[Start of Attachment]

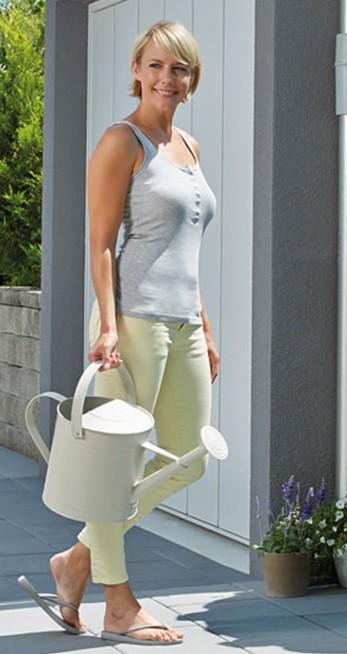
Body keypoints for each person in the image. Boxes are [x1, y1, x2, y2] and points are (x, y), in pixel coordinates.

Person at [44, 20, 218, 645]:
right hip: (133, 323)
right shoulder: (123, 142)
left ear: (191, 78)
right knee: (118, 468)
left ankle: (76, 559)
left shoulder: (189, 148)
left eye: (181, 69)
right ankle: (118, 603)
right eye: (157, 66)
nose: (168, 79)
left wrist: (206, 324)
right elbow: (100, 243)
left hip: (183, 322)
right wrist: (108, 325)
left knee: (189, 458)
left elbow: (185, 244)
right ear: (137, 69)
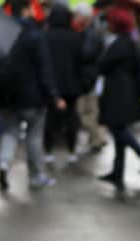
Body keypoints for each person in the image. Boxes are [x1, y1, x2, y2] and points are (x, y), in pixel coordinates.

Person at [0, 0, 64, 192]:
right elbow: (45, 68)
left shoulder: (2, 33)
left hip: (9, 95)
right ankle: (36, 176)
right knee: (34, 136)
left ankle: (4, 164)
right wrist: (53, 94)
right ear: (27, 9)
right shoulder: (35, 34)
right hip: (34, 96)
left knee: (10, 132)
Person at [95, 6, 140, 190]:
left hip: (118, 94)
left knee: (119, 130)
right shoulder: (130, 42)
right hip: (126, 93)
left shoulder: (119, 44)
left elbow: (102, 65)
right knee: (119, 131)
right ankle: (118, 171)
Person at [44, 4, 90, 165]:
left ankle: (48, 150)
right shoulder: (76, 37)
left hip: (52, 84)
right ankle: (71, 149)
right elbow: (81, 62)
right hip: (71, 85)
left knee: (50, 117)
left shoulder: (46, 36)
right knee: (71, 118)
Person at [73, 3, 108, 153]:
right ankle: (96, 138)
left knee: (86, 111)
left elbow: (86, 54)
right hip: (91, 76)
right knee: (91, 110)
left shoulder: (89, 33)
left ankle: (97, 138)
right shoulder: (92, 31)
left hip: (88, 77)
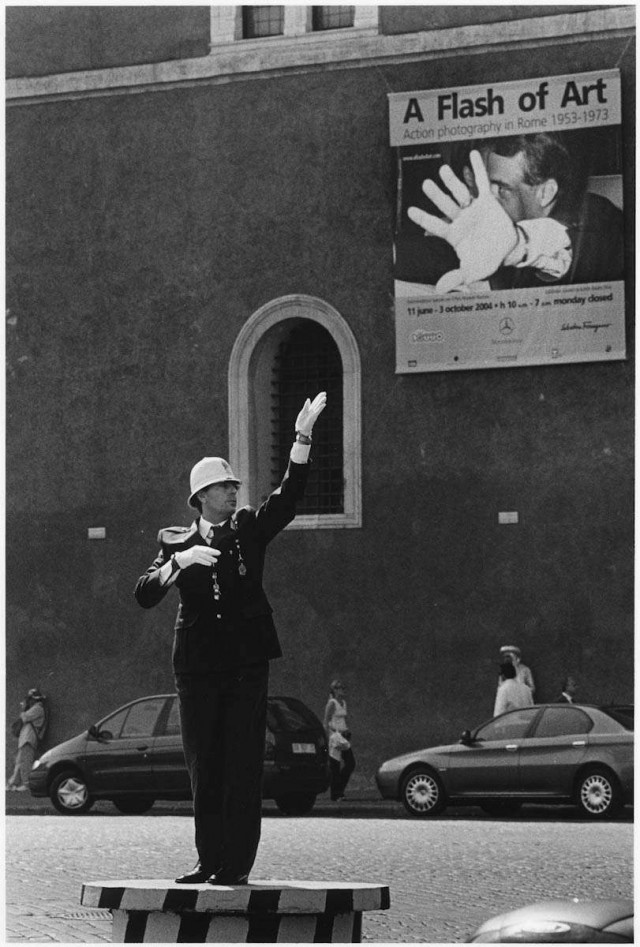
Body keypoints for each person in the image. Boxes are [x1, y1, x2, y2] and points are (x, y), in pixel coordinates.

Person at [134, 392, 327, 885]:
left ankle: (235, 865)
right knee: (204, 764)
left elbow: (287, 498)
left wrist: (302, 438)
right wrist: (177, 564)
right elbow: (144, 593)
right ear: (201, 497)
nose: (234, 491)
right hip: (196, 665)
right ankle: (208, 859)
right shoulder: (174, 540)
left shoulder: (248, 528)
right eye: (224, 487)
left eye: (235, 485)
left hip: (245, 662)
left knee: (242, 763)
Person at [407, 133, 623, 294]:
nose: (489, 200)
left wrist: (520, 245)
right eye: (488, 186)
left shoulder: (599, 219)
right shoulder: (504, 231)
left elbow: (562, 244)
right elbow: (441, 255)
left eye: (502, 188)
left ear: (545, 192)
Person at [6, 688, 47, 791]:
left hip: (29, 739)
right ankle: (13, 783)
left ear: (33, 699)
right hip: (25, 739)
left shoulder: (38, 708)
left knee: (26, 762)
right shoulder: (34, 708)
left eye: (30, 699)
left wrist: (24, 707)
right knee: (19, 762)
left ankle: (27, 784)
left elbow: (24, 717)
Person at [323, 679, 355, 801]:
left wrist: (346, 730)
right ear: (335, 690)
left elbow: (342, 719)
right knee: (335, 765)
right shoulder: (332, 703)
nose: (343, 690)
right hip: (335, 737)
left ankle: (339, 788)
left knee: (350, 763)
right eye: (340, 688)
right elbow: (326, 721)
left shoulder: (343, 703)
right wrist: (326, 737)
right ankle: (336, 794)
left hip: (343, 736)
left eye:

[End of Attachment]

- _WHAT IS REQUIRED_
Write the listing again exactly, duplicating every line and skipping the pictures.

- _RESPONSE_
Body keypoints for each person in the image. Boxes are [x1, y1, x2, y2] and points are (x, y), in pixel coordinates.

Person at [44, 20, 218, 645]:
right hip: (133, 323)
right shoulder: (123, 142)
left ear: (191, 78)
right knee: (118, 468)
left ankle: (76, 559)
left shoulder: (189, 148)
left eye: (181, 69)
right ankle: (118, 603)
right eye: (157, 66)
nose: (168, 79)
left wrist: (206, 324)
right elbow: (100, 243)
left hip: (183, 322)
right wrist: (108, 325)
left knee: (189, 458)
left elbow: (185, 244)
right ear: (137, 69)
Body keypoints for each person in the image. Boxes are [x1, y1, x2, y2] and points are (x, y), in pixel coordinates.

Person at [0, 0, 64, 192]:
right elbow: (45, 68)
left shoulder: (2, 33)
left hip: (9, 95)
right ankle: (36, 176)
right knee: (34, 136)
left ankle: (4, 164)
right wrist: (53, 94)
right ear: (27, 9)
right shoulder: (35, 34)
right hip: (34, 96)
left knee: (10, 132)
Person at [95, 6, 140, 190]:
left hip: (118, 94)
left knee: (119, 130)
right shoulder: (130, 42)
right hip: (126, 93)
left shoulder: (119, 44)
left elbow: (102, 65)
right knee: (119, 131)
right ankle: (118, 171)
Person at [44, 4, 90, 165]:
left ankle: (48, 150)
right shoulder: (76, 37)
left hip: (52, 84)
right ankle: (71, 149)
right elbow: (81, 62)
right hip: (71, 85)
left knee: (50, 117)
left shoulder: (46, 36)
right knee: (71, 118)
Person at [73, 3, 108, 153]:
right ankle: (96, 138)
left knee: (86, 111)
left elbow: (86, 54)
right hip: (91, 76)
right knee: (91, 110)
left shoulder: (89, 33)
left ankle: (97, 138)
right shoulder: (92, 31)
left hip: (88, 77)
Body keypoints for each person in the image. Boxes are [x1, y1, x2, y2] and points are (x, y), in pixel coordinates.

Person at [134, 392, 327, 885]:
left ankle: (235, 865)
right knee: (204, 764)
left elbow: (287, 498)
left wrist: (302, 438)
right wrist: (177, 564)
right elbow: (144, 593)
right ear: (201, 497)
nose: (234, 491)
right hip: (196, 665)
right ankle: (208, 859)
right shoulder: (174, 540)
left shoulder: (248, 528)
right eye: (224, 487)
left eye: (235, 485)
left hip: (245, 662)
left knee: (242, 763)
Person at [407, 133, 623, 294]:
nose: (489, 200)
left wrist: (520, 245)
right eye: (488, 186)
left shoulder: (599, 219)
right shoulder: (504, 231)
left elbow: (562, 244)
right elbow: (441, 255)
left eye: (502, 188)
left ear: (545, 192)
Person at [6, 688, 47, 791]:
left hip: (29, 739)
right ankle: (13, 783)
left ear: (33, 699)
right hip: (25, 739)
left shoulder: (38, 708)
left knee: (26, 762)
right shoulder: (34, 708)
left eye: (30, 699)
left wrist: (24, 707)
right knee: (19, 762)
left ankle: (27, 784)
left elbow: (24, 717)
Person at [323, 679, 355, 801]:
left wrist: (346, 730)
right ear: (335, 690)
left elbow: (342, 719)
right knee: (335, 765)
right shoulder: (332, 703)
nose: (343, 690)
right hip: (335, 737)
left ankle: (339, 788)
left knee: (350, 763)
right eye: (340, 688)
right elbow: (326, 721)
left shoulder: (343, 703)
right wrist: (326, 737)
right ankle: (336, 794)
left hip: (343, 736)
left eye:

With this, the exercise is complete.